#### WHAT IS NEEDED:
Give back all of the data exactly, with every picture omitted.

*** DATA RECORDS ***

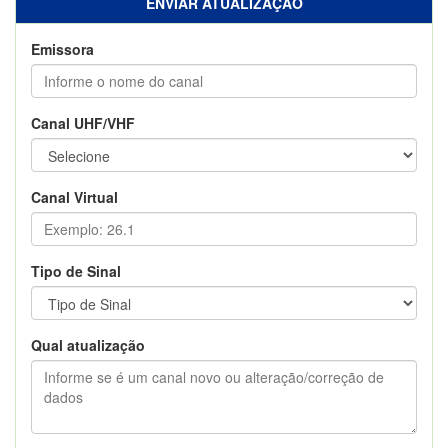
ENVIAR ATUALIZAÇÃO
Emissora
Canal UHF/VHF
Canal Virtual
Tipo de Sinal
Qual atualização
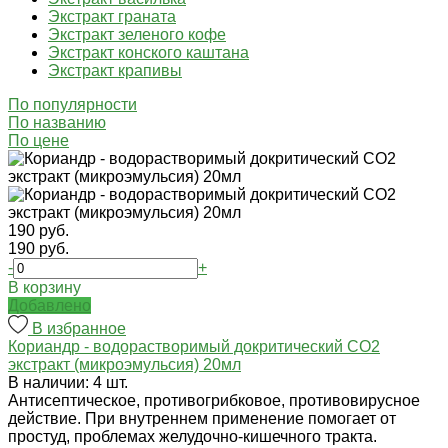
Экстракт граната
Экстракт зеленого кофе
Экстракт конского каштана
Экстракт крапивы
По популярности
По названию
По цене
190 руб.
190 руб.
-
+
В корзину
Добавлено
В избранное
Кориандр - водорастворимый докритический СО2
экстракт (микроэмульсия) 20мл
В наличии: 4 шт.
Антисептическое, противогрибковое, противовирусное
действие. При внутреннем применение помогает от
простуд, проблемах желудочно-кишечного тракта.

*** End of DATA RECORDS ***

#### TASK RESPONSE:
ENVIAR ATUALIZAÇÃO
Emissora
Canal UHF/VHF
Canal Virtual
Tipo de Sinal
Qual atualização
Экстракт граната
Экстракт зеленого кофе
Экстракт конского каштана
Экстракт крапивы
По популярности
По названию
По цене
190 руб.
190 руб.
-
+
В корзину
Добавлено
В избранное
Кориандр - водорастворимый докритический СО2
экстракт (микроэмульсия) 20мл
В наличии: 4 шт.
Антисептическое, противогрибковое, противовирусное
действие. При внутреннем применение помогает от
простуд, проблемах желудочно-кишечного тракта.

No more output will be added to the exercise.